Well I’ve been able to answer my own question, and the possibility is amazing!
Basically you can define a “view” in MySQL with as many aggregates and additional columns as you choose, and that View acts like another table… so the view appears as another table in the Database Query action and can be selected from there.
The other thing I’ve discovered is the use of the CASE statement within a select which means I don’t really need to use a stored function.

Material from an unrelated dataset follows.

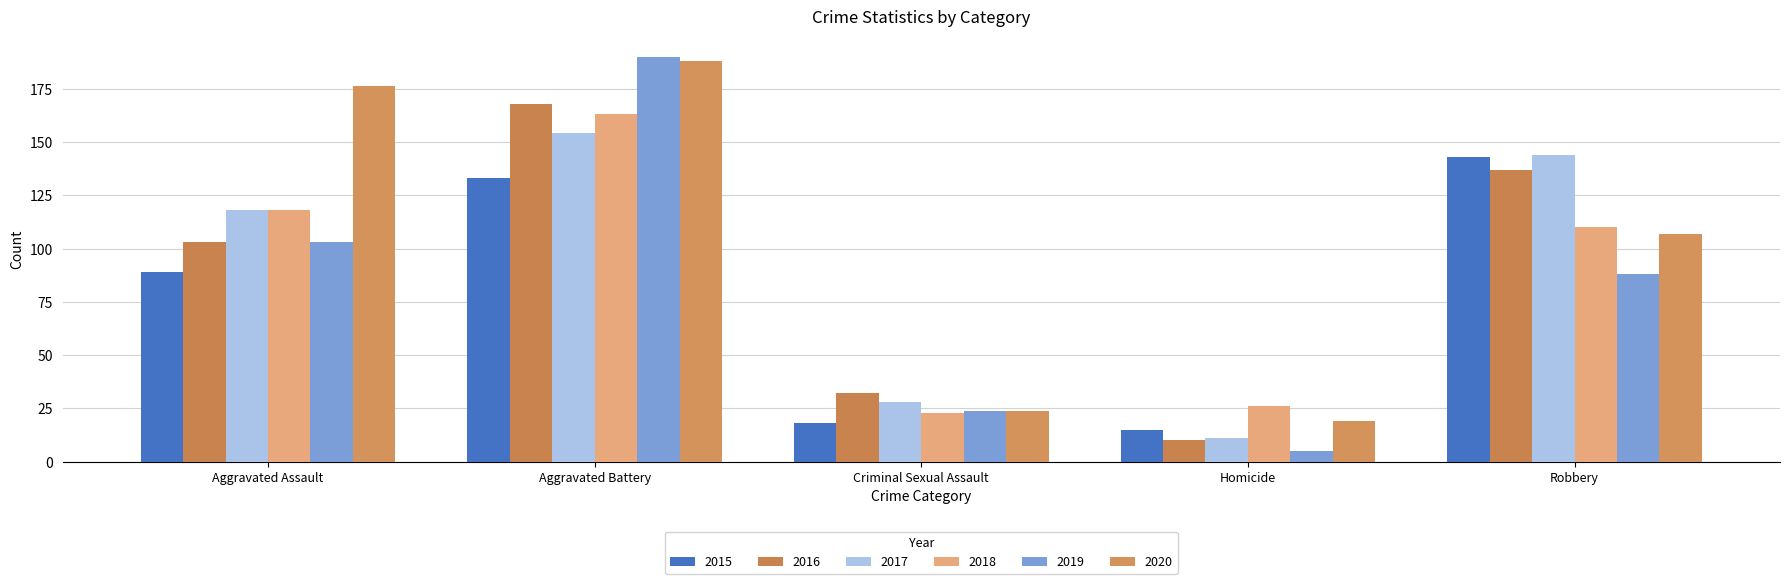

The value of 2019 at Homicide is 5. True or false?

True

So here is a simple view example.
We have a contacts table:
first_name last_name type_code
=====================================
Charlie Cole c
Sally Smith s
Referencing a contact_type table
type_code type_name
=====================
c Client
s Suppler
e Employee
Then we can create a view which does all the joins and aggregate columns that we need like this:
CREATE VIEW view_contacts AS
SELECT
contacts.id, contacts.first_name, contacts.last_name, contacts.type_code,
CASE
WHEN LENGTH(contacts.type_code)>0 THEN contact_types.type_name
ELSE "Unspecified"
END AS type_name
FROM contacts
LEFT JOIN contact_types ON (contact_types.type_code=contacts.type_code)
WHERE
contacts.is_deleted=0;
Having defined this in the database, the table view_contacts
is now available to choose in a Database Query and if required to be filtered in the Conditions tab by any of the fields that have been selected in the view.
THIS CAN MAKE A MASSIVE DIFFERENCE TO PERFORMANCE ON THE CLIENT SIDE!
As previous to realising this, I would resolve the display of type_name
on the client side using a .where() statement which is very memory intensive!